- Born: June 15, 1979 (age 47) Aghstafa, Azerbaijan SSR, Soviet Union
- Other name: Rovshan Ragifoglu
- Education: Baku State University; Baku Slavic University;
- Occupation: Journalist
- Years active: 2000–
- Television: Lider TV, ANS TV, AzTV
- Title: Chairman of the Azerbaijan Television and Radio Broadcasting CJSC
- Term: 2019–
- Predecessor: Arif Alishanov
- Children: 2
- Father: Ragif Mammadov

= Rovshan Mammadov =

Azerbaijani journalist

Rovshan Ragif oglu Mammadov (Rövşən Raqif oğlu Məmmədov), also known as Rovshan Ragifoglu (Rövşən Raqifoğlu; born 1979) is an Azerbaijani journalist who currently serves as the chairman of the Azerbaijan Television and Radio Broadcasting CJSC.

== Early years ==
Rovshan Ragif oglu Mammadov was born on 15 June 1979, in the city of Aghstafa in the Azerbaijan SSR, which was then part of the Soviet Union. From 1985 to 1996, he studied at secondary school No. 24 in Sumgayit. Mammadov entered the Journalism Faculty of Baku State University in 1996 and graduated with a bachelor's degree in 2000. He studied at the Department of International Journalism of the same faculty since 2000, graduating in 2002 with a master's degree. From 2003 to 2006, Mammadov studied at the Department of Theory and Practice of Journalism of the same faculty and received a postgraduate degree. From 2009 to 2016, he studied at the Department of Philology and Journalism of Baku Slavic University. In 2016, he defended his doctoral dissertation on "Azerbaijani Diaspora Press and National Ideology in Europe (Germany, France, Turkey, England) during Independence" and received a doctorate in philology.

== Career ==
=== Journalism ===
Rovshan Mammadov worked at Lider TV for many years and started his career as a sports correspondent in 200. He later worked as a reporter and sports commentator. In 2010, he was the head of the sports department of Lider TV. Rovshan Mammadov parted ways with Lider TV in 2015 and continued his activities in the political sphere.
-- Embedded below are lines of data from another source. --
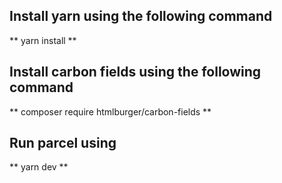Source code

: ## Install yarn using the following command

** yarn install **

## Install carbon fields using the following command

** composer require htmlburger/carbon-fields **

## Run parcel using

** yarn dev **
Mammadov started working on AzTV, and hosted "Pulse of the Day", "Main Issue" and "Week" programs. He was later appointed director of the "Socio-political programs and foreign news studio" of Azerbaijan Television and Radio Broadcasting CJSC. On 15 January 2019, he was appointed the chairman of the same company.

=== Lecturing ===
Rovshan Mammadov had worked as a lecturer at Baku Slavic University, Baku Eurasian University, Academy of Public Administration Under the President of the Republic of Azerbaijan. He is also the author of several textbooks.

=== Scientific activity ===
Rovshan Mammadov's first scientific book, Azerbaijani Diaspora and the National Press was published in 2004. He later published the books Azerbaijani Diaspora in Europe and Leading Journalist in 2013. He had authored dozens of scientific articles in Azerbaijani, English and Russian languages, and had participated in international conferences.

== Personal life ==
Apart from his native Azerbaijani, he is fluent in Russian and English. He is married and has two children.

== Awards ==
- Mammadov was awarded the Taraggi Medal on 20 July 2015, by the decree of the President of Azerbaijan, Ilham Aliyev.